▸ PROBLEM: Identify each line in the listing that contains the string "Ablagematte" and copy those lines. Letter case must match.

EXCERPTED RECORDS section start

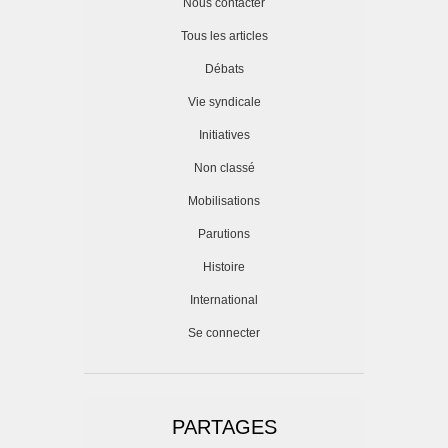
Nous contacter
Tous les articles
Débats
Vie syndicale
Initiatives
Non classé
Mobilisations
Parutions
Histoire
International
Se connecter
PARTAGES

EXCERPTED RECORDS section end
EXCERPTED RECORDS section start

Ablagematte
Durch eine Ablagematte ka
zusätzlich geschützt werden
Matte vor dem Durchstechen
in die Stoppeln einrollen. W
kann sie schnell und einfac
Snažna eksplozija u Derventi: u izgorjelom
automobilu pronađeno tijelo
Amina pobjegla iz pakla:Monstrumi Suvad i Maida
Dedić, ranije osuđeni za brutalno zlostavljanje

EXCERPTED RECORDS section end

▸ EXERCISE RESPONSE:
Ablagematte
Durch eine Ablagematte ka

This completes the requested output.